Bandung Barat, sorottoday.id — Tim Kota Bogor keluar sebagai juara Lomba Debat Indonesia (LDI) Tingkat Provinsi Jawa Barat 2026 yang digelar oleh Dinas Pendidikan Jawa Barat di SMAN 1 Lembang pada 27–28 Juni 2026. Kemenangan ini sekaligus memastikan Kota Bogor menjadi wakil Jawa Barat pada ajang National Schools Debating Championship (NSDC) 2026 tingkat nasional.
Tim juara diperkuat oleh Samuel Nathan Andriawan, Christiano Immanuel Uniwaly, dan Gracio Bintang Wijaya. Mereka berhasil mengungguli tim-tim terbaik dari berbagai daerah di Jawa Barat setelah melalui seluruh rangkaian pertandingan.
Posisi juara kedua diraih tim Kota Depok, disusul Kota Cirebon di peringkat ketiga, sementara Kabupaten Sukabumi menempati posisi keempat.
Selain menetapkan para juara, panitia juga mengumumkan daftar 10 Best Speakers. Tiga pembicara terbaik akan memperkuat kontingen Jawa Barat pada NSDC 2026.
Gracio Bintang Wijaya dinobatkan sebagai Best Speaker dengan nilai rata-rata 71,70. Posisi kedua ditempati Samuel Nathan Andriawan dengan nilai 70,70, sedangkan Christiano Immanuel Uniwaly berada di peringkat ketiga dengan nilai 70,60.
Ketua Dewan Juri LDI Jawa Barat 2026, Regina Stephanie Wuisana, menilai kualitas kompetisi tahun ini merupakan yang paling ketat selama dirinya menjadi juri.

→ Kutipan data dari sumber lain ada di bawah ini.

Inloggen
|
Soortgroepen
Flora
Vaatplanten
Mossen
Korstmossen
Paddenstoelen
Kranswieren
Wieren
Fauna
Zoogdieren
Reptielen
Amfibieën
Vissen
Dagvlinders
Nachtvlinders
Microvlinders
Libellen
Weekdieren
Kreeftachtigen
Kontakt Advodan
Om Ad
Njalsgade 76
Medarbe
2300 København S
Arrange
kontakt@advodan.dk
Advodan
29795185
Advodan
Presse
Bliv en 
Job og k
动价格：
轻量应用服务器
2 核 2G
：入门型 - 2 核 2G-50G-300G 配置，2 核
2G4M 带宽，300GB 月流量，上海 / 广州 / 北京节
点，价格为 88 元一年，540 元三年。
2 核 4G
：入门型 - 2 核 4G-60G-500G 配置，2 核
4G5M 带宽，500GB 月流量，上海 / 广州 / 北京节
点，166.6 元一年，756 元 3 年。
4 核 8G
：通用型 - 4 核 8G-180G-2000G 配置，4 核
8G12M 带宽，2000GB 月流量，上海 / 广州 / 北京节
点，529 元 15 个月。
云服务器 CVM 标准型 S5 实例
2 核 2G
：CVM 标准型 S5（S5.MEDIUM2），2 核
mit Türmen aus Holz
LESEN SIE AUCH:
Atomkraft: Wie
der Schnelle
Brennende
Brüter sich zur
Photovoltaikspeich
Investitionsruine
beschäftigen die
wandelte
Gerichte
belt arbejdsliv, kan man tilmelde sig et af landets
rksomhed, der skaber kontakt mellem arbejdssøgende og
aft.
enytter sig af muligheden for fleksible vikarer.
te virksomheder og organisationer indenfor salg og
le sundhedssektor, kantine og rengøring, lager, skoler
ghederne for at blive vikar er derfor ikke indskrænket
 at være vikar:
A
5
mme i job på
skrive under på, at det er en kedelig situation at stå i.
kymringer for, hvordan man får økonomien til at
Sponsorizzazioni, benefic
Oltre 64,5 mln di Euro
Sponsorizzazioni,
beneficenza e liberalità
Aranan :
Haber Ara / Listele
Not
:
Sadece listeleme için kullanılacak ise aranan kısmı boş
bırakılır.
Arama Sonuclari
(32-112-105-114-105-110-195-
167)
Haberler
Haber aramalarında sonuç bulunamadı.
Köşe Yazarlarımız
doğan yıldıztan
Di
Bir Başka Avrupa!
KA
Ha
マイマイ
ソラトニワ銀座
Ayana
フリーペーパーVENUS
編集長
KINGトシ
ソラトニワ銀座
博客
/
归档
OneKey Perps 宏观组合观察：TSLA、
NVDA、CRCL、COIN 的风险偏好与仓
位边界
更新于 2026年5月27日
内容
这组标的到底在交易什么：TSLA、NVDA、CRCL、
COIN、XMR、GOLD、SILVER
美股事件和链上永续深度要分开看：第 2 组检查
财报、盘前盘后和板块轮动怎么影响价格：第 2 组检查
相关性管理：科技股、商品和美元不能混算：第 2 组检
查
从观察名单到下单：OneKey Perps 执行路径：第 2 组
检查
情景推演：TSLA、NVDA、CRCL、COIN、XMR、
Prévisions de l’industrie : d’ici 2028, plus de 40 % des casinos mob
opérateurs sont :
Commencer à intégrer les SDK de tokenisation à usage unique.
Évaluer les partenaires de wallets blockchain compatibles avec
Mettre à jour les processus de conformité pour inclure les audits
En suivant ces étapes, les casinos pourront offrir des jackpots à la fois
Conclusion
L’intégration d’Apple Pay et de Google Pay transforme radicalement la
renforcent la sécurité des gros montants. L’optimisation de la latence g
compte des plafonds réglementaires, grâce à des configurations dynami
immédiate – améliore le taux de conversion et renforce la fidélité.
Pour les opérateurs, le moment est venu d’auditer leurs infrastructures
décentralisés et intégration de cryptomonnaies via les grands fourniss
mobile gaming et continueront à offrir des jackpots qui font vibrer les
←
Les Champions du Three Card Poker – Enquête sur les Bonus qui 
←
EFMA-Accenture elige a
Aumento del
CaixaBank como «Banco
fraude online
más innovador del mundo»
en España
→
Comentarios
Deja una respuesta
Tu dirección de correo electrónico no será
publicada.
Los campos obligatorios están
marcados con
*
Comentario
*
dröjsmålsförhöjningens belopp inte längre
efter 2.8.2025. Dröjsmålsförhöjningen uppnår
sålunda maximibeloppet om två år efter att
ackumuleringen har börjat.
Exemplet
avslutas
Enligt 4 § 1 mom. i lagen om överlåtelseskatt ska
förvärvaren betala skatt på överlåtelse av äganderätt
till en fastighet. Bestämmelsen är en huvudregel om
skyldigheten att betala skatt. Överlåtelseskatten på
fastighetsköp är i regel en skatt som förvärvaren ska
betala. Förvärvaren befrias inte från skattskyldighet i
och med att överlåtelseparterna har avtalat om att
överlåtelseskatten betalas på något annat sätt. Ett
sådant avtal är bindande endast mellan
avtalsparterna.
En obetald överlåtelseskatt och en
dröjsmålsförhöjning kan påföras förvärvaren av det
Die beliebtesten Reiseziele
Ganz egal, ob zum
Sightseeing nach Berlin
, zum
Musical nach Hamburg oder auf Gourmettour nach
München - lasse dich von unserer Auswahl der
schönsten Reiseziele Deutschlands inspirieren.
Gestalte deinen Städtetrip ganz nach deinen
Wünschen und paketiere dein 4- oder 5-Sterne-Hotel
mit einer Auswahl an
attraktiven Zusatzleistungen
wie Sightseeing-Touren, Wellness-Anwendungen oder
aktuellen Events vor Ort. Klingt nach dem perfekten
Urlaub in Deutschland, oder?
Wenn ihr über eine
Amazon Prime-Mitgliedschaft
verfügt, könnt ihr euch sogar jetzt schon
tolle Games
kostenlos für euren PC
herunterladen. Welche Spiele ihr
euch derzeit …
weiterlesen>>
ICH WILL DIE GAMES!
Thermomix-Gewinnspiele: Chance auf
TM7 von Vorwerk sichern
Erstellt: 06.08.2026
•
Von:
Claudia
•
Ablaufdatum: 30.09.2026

“It has been three years since I started to judge LDI Provinsi Jawa Barat, and I’m proud to say that this year has been the most competitive year I’ve ever judged.”
Menurut Regina, kemampuan berpikir kritis, literasi yang kuat, serta konsistensi dalam berlatih menjadi faktor utama yang membentuk seorang pendebat berkualitas.
“Karakter debater yang paling penting adalah tidak takut untuk kalah. Justru dari situ kita belajar, mengevaluasi diri, dan berkembang menjadi lebih baik,” ujarnya.
Sementara itu, Kepala Bidang Pembinaan SMA Dinas Pendidikan Jawa Barat, Ai Nurhasan, mengapresiasi capaian para peserta. Ia berharap prestasi tersebut dapat menjadi inspirasi bagi lebih banyak pelajar di Jawa Barat.
“Hal-hal positif seperti ini perlu dipublikasikan untuk memicu anak-anak didik kita melakukan hal yang sama. Kebaikan itu harus dibesarkan dan disebarluaskan,” kata Ai.